§ **Text for analysis**
No, that's NOT what it shows. Your DEXT is going to fail ANY transfer larger than 512KB because that's what YOU defined maxTransferSize as:
The failure of bs=768k, however, shows that IOKit's IOBreaker splitting functionality has not been successfully activated.
You're right, it's not activating. That's because you're currently telling the kernel that you can handle a transfer up to:
IOMaximumBlockCountRead = Oxffff -> 31 MB
...so any transfer smaller than 31 MB will be passed directly down the I/O stack. However, IOUserSCSIParallelInterfaceController is going to fail any transfer smaller than maxTransferSize.
Again, the way to fix this is to:
-
Define the two kIOMaximumSegmentCount keys, so that IOBreaker will divide the requests into something "reasonable".
-
Set maxTransferSize to a large enough value that it can handle the configuration you're creating in #1.
Our plan for the next step is to manually write a "second-layer I/O splitter" from scratch within our UserProcessParallelTask_Impl (for example, to split a received 512KB request into eight 64KB hardware commands).
That depends on what you mean by "splitter". The expected implementation here is that you'll take the value fBufferIOVMAddr and use basic math to divide it up into smaller chunks, each of which will be a scatter gather entry you pass over to your card.
Historically, I believe this was done by subdividing the IOMemoryDescriptor and generating individual IODMACommands; however, the nature of the DART means that this is somewhat silly and unnecessary, so it's done with a single IODMACommand over the entire descriptor.
Finally, making sure this is as clear as possible, this does mean that maxTransferSize is likely to be much, potentially MUCH, larger than you'd "expect" in the older architecture. I don't have the data at hand to validate the exact number, but I believe there is a Fibre Channel DEXT which is setting maxTransferSize to ~1 GB.
__
Kevin Elliott
DTS Engineer, CoreOS/Hardware

§ **Information provided**
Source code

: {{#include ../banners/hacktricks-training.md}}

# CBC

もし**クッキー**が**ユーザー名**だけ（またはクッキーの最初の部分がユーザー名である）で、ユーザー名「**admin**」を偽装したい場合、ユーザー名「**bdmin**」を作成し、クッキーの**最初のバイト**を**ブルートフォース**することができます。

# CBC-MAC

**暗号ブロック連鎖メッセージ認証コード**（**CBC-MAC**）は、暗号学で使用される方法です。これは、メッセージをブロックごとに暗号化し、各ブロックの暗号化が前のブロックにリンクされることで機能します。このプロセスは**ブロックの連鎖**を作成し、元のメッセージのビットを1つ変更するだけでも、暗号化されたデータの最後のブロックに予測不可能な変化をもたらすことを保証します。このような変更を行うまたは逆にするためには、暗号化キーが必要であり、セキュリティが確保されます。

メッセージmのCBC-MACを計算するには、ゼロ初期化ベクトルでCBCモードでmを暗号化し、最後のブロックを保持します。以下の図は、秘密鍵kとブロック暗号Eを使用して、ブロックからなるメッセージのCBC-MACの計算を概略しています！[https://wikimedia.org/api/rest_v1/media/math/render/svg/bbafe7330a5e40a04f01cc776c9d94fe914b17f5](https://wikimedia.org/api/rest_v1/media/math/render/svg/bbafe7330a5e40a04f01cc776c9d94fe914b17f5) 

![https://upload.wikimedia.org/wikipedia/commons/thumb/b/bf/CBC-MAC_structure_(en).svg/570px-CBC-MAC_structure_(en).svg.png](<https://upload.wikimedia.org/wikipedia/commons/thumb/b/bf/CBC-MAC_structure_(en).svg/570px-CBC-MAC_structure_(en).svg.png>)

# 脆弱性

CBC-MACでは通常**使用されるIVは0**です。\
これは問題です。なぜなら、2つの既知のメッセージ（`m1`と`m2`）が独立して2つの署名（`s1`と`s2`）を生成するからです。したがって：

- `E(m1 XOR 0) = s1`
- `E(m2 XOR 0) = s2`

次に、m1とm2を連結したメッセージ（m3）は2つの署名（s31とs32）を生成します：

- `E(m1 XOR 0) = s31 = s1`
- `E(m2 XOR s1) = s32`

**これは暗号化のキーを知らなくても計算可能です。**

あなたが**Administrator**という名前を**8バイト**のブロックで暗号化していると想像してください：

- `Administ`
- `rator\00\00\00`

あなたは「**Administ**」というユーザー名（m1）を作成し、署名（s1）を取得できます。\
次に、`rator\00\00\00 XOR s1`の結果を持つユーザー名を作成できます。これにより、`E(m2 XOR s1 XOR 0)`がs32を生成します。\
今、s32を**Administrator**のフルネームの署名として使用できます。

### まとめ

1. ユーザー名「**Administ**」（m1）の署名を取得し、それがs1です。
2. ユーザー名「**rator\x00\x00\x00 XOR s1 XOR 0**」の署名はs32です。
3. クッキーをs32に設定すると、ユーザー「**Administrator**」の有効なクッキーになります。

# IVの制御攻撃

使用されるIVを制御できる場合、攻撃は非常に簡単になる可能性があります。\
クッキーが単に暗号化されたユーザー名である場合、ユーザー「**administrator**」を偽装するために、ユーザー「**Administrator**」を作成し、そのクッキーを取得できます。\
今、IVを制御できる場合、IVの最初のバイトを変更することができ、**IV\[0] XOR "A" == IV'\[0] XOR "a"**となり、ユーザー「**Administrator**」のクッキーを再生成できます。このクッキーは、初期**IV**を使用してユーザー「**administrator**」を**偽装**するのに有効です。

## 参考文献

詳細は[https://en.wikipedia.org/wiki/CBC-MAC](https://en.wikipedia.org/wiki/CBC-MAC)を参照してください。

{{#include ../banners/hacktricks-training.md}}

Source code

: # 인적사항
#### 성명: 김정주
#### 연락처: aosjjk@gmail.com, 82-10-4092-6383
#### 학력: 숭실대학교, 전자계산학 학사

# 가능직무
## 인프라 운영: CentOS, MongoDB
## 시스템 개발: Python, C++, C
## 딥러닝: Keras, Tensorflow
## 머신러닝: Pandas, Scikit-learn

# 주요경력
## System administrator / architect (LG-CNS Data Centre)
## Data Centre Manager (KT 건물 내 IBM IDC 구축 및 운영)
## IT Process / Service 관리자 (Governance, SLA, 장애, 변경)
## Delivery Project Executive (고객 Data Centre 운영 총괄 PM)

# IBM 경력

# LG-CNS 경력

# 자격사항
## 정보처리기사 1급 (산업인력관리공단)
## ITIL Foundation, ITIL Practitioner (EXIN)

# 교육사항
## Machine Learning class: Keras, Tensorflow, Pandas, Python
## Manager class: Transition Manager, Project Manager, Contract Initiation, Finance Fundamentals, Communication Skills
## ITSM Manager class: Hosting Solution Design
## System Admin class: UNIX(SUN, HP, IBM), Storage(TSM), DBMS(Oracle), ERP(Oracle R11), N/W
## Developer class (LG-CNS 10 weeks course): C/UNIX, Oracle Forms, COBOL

§ **What the exercise asks**
Can you print the part of the reply on DEXT transfer sizes starting at "Our plan for" and ending at "to your card.", word for word?

§ **Result of this task**
Our plan for the next step is to manually write a "second-layer I/O splitter" from scratch within our UserProcessParallelTask_Impl (for example, to split a received 512KB request into eight 64KB hardware commands).
That depends on what you mean by "splitter". The expected implementation here is that you'll take the value fBufferIOVMAddr and use basic math to divide it up into smaller chunks, each of which will be a scatter gather entry you pass over to your card.